L'information sur de premières remises en liberté a commencé à circuler dans la matinée lorsque des proches ont publié les noms de prisonniers libérés sur les réseaux sociaux.

L'ONG Cubalex, basée à Miami, a indiqué en début de soirée avoir confirmé la remise en liberté de 20 personnes, toutes emprisonnées pour avoir participé aux manifestations des 11 et 12 juillet 2021, les plus importantes depuis l'avènement de la révolution castriste en 1959.

L'ONG Justicia 11J, basée à l'extérieur de l'île, avait confirmé à la mi-journée la libération d'une dizaine de personnes. Il "ne s'agit pas d'une amnistie", mais de remises "en liberté conditionnelle", a insisté auprès de l'AFP Leonardo Fernandez, membre de l'ONG. 

Cuba inscrite à plusieurs reprises sur la liste des États soutenant le terrorisme 

Mardi 14 janvier, le président des États-Unis Joe Biden a annoncé le retrait surprise de l'île communiste de la liste noire des États soutenant le terrorisme, où figurent aussi la Corée du Nord, l'Iran et la Syrie, et La Havane s'est engagée à libérer des prisonniers dans le cadre d'un accord négocié avec l'aide de l'Église catholique.

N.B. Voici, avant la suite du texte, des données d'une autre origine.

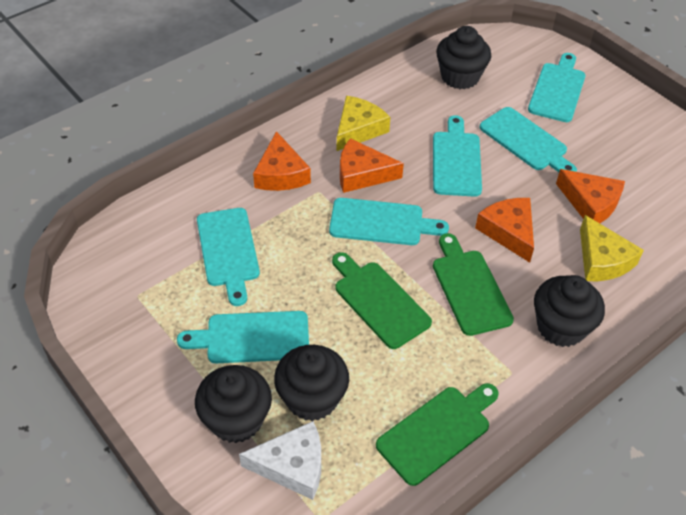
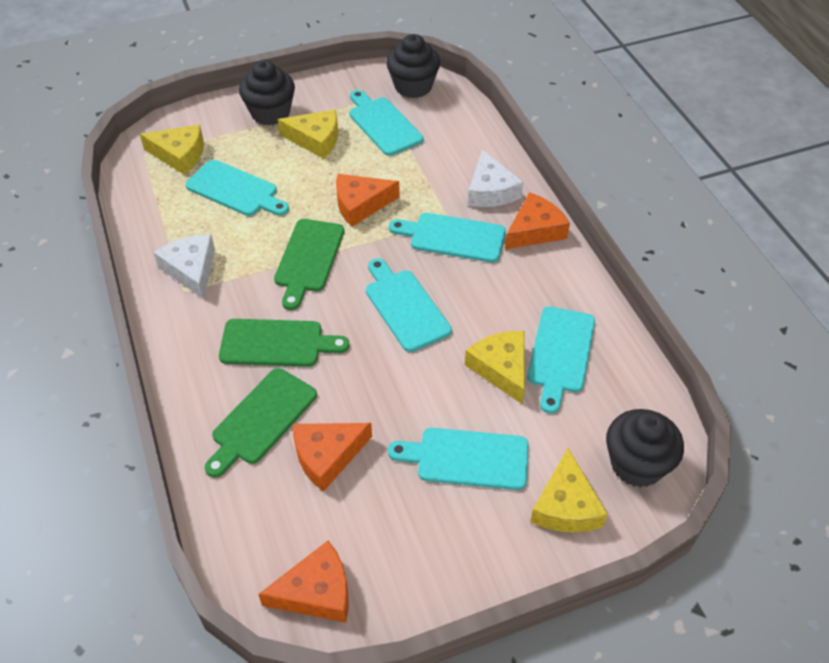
black cupcake: 4 -> 3
white cheese: 1 -> 2
yellow cheese: 2 -> 4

"La nouvelle de la libération progressive annoncée de 553 prisonniers cubains est un signe de grande espérance" a réagi mercredi 15 janvier le Cardinal Pietro Parolin, secrétaire d'État du Saint-Siège, auprès de Vatican news.

La décision du président américain intervient avant la prestation de serment lundi de Donald Trump, dont le parti soutient une ligne dure contre Cuba. Mercredi 15 janvier, le secrétaire d'État désigné par Donald Trump, Marco Rubio, a estimé que Cuba méritait d'être désigné comme un État soutenant le terrorisme, laissant entendre que l'administration Trump pourrait révoquer la décision de son prédécesseur.

"Je n'ai aucun doute dans mon esprit" sur le fait que Cuba "remplit toutes les qualifications pour être un État soutenant le terrorisme", a-t-il déclaré lors de son audition au Sénat. Quelques jours avant de céder le pouvoir à Joe Biden en janvier 2021, Donald Trump avait en effet pris la décision exactement inverse à celle du président démocrate, en replaçant Cuba sur la liste noire.

Le ministre cubain des Affaires étrangères, Bruno Rodriguez, a répliqué que les successives inscriptions et retraits de Cuba de la liste au cours des vingt dernières années avaient "démoli" cette mesure.
"Elle n'existe plus. Personne ne pourra plus y croire, car c'est une confirmation absolue, tangible, que cette liste n'a pas pour but de lutter contre le fléau du terrorisme, mais qu'elle est simplement un (...) vulgaire instrument de coercition politique", a-t-il accusé devant la presse.

Selon des chiffres officiels, quelque 500 personnes ont été condamnées à des peines allant jusqu'à 25 ans de prison pour leur participation aux manifestations de 2021. Des ONG et l'ambassade des États-Unis à Cuba comptabilisent au total un millier de "prisonniers politiques" sur l'île.
La Havane nie l'existence de prisonniers politiques et accuse les opposants d'être des "mercenaires" à la solde de Washington.